Я ошарашено взглянул в лицо Альентеса, мне стало очень страшно за него. Я буквально ощутил крик его израненной души, как и тогда при встрече со Слепым Скитальцем, я уловил дыхание смерти в ауре слепца. Ко мне пришло осознание, что в вишневых глазах Альентеса нет ничего кроме безумия. Видит бог, он безумен!!!
Моя рука потянулась к белоснежной кисти Альентеса, но я тут же одернул ее, не смея дать волю порыву.
Альентес кивнул.
— Видишь, я заставляю тебя терять самообладание. Я ввергаю тебя в грех, — начал он, — Диего, убегай скорее. Я страшный человек, я проклятый и падший, я богомерзкое исчадие ада, губящее людей. Ты осквернишь себя, если не отвернешься от меня. Не надо, Диего, я не хочу приносить тебе несчастий. Я не хочу этого…

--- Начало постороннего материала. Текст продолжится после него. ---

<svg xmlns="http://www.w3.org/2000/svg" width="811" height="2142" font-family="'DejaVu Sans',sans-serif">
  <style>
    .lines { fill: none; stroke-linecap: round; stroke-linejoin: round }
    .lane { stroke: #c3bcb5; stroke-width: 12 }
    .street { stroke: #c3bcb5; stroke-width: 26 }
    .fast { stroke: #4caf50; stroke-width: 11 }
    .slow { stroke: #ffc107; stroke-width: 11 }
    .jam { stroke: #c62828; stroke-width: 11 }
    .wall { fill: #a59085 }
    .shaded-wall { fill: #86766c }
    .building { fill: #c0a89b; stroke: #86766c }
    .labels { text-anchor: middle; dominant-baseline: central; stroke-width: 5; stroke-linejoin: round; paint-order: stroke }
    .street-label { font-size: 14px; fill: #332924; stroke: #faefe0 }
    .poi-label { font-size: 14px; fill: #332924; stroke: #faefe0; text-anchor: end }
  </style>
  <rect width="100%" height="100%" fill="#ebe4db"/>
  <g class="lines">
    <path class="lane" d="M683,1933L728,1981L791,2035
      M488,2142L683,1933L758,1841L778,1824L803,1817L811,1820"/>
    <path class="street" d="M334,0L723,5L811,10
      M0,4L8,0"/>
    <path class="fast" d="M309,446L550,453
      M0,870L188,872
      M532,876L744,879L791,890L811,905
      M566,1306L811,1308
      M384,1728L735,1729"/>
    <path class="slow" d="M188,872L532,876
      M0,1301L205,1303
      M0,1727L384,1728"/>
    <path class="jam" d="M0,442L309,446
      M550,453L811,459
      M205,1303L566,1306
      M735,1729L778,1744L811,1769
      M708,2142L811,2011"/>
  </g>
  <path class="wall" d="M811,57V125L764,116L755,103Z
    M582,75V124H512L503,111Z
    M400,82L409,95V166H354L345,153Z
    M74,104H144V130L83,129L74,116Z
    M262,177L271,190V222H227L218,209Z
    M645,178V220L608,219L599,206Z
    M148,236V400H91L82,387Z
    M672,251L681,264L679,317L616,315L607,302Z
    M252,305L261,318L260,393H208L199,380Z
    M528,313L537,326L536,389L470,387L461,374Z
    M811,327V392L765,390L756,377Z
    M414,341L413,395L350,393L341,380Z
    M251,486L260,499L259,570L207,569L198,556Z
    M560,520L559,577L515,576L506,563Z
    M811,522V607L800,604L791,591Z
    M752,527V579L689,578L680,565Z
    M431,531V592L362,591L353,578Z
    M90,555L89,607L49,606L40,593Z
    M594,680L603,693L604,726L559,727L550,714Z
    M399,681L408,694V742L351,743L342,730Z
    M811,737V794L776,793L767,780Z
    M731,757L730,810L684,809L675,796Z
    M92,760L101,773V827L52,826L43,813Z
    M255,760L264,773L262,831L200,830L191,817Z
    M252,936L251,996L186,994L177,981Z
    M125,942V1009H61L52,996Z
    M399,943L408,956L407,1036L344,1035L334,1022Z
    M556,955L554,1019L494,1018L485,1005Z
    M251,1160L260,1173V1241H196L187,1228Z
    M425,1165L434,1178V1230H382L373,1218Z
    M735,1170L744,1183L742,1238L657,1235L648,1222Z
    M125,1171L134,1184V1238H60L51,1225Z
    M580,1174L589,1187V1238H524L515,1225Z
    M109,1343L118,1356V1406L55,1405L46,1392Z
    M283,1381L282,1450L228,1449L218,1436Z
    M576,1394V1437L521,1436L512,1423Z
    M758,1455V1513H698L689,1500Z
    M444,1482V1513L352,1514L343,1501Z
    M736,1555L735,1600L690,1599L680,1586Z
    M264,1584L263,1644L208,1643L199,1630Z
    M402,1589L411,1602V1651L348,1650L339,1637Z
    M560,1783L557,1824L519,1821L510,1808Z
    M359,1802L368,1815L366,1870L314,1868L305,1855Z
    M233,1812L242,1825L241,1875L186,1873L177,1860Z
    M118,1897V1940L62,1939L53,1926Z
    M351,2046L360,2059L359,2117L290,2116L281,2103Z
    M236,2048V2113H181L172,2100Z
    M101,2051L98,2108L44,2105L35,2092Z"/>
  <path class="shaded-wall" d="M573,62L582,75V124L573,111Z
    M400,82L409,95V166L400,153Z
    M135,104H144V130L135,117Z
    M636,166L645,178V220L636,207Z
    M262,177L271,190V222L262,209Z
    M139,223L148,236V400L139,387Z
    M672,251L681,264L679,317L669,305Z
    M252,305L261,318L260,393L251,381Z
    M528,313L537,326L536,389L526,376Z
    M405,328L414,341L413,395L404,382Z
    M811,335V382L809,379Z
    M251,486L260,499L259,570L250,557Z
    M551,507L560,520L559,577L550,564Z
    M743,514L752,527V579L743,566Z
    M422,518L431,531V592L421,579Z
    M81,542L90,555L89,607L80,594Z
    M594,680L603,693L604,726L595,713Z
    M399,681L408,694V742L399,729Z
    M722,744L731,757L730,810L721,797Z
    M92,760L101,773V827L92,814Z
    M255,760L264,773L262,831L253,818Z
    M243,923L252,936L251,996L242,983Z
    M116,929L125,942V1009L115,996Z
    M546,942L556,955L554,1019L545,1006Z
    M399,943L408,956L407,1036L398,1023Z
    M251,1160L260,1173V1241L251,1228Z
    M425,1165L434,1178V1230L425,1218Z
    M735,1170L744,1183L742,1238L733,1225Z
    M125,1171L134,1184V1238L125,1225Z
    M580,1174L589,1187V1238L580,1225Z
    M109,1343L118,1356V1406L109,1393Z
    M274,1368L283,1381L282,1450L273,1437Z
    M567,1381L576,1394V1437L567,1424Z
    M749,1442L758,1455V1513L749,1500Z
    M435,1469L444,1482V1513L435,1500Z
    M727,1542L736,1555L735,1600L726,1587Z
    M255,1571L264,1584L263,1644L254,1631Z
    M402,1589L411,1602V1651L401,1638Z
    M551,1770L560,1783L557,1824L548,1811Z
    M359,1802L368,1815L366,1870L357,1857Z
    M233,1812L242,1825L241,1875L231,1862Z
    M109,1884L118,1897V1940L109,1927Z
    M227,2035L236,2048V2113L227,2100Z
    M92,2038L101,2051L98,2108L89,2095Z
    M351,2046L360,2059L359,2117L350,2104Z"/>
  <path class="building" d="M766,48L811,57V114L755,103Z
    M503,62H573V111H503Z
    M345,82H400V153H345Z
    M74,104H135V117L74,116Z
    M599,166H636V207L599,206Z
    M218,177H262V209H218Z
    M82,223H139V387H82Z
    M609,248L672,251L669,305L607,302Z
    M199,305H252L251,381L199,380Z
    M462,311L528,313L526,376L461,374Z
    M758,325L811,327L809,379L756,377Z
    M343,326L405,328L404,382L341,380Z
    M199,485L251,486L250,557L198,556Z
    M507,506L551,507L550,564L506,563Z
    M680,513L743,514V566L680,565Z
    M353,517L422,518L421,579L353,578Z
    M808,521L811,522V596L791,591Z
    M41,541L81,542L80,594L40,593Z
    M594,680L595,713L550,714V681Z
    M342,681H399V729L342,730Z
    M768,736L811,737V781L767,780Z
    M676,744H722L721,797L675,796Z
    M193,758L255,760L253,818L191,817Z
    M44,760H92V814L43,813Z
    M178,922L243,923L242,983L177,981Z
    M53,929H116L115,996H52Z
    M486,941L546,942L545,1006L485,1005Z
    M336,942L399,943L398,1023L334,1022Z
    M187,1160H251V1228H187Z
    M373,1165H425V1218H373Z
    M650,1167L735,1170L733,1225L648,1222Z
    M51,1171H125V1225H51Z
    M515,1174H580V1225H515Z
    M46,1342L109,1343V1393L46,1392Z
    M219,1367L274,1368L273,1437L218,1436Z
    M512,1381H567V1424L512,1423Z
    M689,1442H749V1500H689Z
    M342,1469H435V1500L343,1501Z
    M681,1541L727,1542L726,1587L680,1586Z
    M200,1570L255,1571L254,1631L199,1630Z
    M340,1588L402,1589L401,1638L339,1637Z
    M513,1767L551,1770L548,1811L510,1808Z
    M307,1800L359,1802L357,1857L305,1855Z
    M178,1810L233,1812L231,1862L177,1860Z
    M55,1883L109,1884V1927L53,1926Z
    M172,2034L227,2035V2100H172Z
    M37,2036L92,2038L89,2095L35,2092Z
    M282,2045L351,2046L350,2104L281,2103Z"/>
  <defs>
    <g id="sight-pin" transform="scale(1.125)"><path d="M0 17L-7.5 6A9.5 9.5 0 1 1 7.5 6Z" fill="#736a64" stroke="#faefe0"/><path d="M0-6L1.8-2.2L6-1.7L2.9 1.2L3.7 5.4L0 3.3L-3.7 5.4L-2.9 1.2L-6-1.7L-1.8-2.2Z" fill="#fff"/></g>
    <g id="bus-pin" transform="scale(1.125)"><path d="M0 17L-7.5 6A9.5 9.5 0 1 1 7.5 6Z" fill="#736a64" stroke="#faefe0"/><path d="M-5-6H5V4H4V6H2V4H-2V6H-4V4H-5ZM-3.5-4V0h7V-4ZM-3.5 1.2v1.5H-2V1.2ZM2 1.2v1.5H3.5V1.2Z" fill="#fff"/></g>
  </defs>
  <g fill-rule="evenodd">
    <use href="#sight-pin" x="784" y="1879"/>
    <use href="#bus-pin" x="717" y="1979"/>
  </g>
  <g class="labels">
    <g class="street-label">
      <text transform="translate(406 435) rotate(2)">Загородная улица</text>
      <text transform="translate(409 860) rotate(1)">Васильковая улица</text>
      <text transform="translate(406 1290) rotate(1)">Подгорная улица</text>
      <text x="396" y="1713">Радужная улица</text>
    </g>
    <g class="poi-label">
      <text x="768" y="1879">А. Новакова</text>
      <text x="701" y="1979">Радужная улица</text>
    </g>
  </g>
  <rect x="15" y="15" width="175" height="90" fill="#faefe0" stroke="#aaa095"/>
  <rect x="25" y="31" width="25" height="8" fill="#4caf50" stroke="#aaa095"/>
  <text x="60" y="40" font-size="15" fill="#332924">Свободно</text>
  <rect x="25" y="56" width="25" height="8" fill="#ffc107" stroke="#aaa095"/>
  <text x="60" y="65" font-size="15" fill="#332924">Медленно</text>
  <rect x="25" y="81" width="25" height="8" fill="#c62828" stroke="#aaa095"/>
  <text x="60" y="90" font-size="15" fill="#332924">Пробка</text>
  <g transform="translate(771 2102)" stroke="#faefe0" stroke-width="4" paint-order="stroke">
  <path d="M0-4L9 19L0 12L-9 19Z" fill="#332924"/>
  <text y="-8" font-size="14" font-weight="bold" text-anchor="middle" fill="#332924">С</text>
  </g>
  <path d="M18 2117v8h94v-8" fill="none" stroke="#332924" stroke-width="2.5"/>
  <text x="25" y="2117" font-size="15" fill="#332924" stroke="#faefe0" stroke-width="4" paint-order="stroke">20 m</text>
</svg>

Он ушел, оставив меня в объятиях пустоты. Я несколько часов сидел на одном месте, обхватив голову руками, и не мог издать ни звука. Немота охватила меня, разлившись параличом по всему телу. Я так хотел остановить Альентеса, заключить в свои объятия и разубедить от всего того бреда, что вбил в его голову Игнасио. Но я не мог даже нужных слов подобрать… Я не мог ничего… Мое бессилие меня убивало, я был рядом с Альентесом, я смотрел на него, но ничем не мог ему помочь.
Стало невыносимо тяжело.
Захотелось убежать, скрыться от всего этого ада, но я не уехал. Я чувствовал, что обязан остаться ради моего единственного любимого товарища.
Я не покинул квартиры, зато Альентес не вернулся следующей ночью. Пришло время сходить с ума мне. Я безумно волновался за него, ведь этот Гленорван был способен на все. Мой Аль… Только живи… Сражайся за себя… Умоляю!